[Start of section]
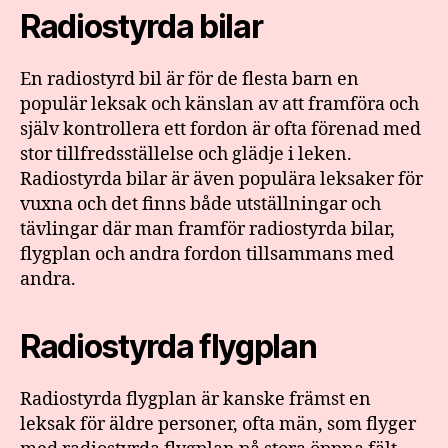
Radiostyrda bilar
En radiostyrd bil är för de flesta barn en
populär leksak och känslan av att framföra och
själv kontrollera ett fordon är ofta förenad med
stor tillfredsställelse och glädje i leken.
Radiostyrda bilar är även populära leksaker för
vuxna och det finns både utställningar och
tävlingar där man framför radiostyrda bilar,
flygplan och andra fordon tillsammans med
andra.
Radiostyrda flygplan
Radiostyrda flygplan är kanske främst en
leksak för äldre personer, ofta män, som flyger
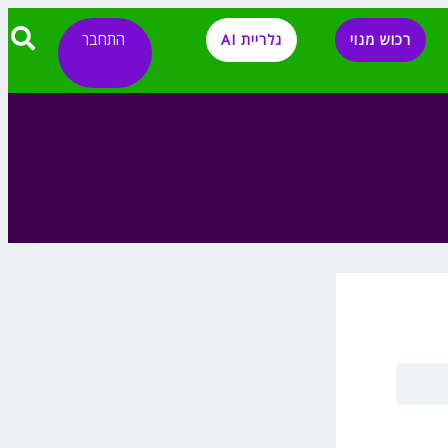
התחבר
רכוש מנוי
גלריית AI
[End of section]
* **TASK DIRECTIONS**
With the pictures left out, transcribe the material exactly.

* **ANSWER SPACE**
Radiostyrda bilar
En radiostyrd bil är för de flesta barn en
populär leksak och känslan av att framföra och
själv kontrollera ett fordon är ofta förenad med
stor tillfredsställelse och glädje i leken.
Radiostyrda bilar är även populära leksaker för
vuxna och det finns både utställningar och
tävlingar där man framför radiostyrda bilar,
flygplan och andra fordon tillsammans med
andra.
Radiostyrda flygplan
Radiostyrda flygplan är kanske främst en
leksak för äldre personer, ofta män, som flyger
התחבר
רכוש מנוי
גלריית AI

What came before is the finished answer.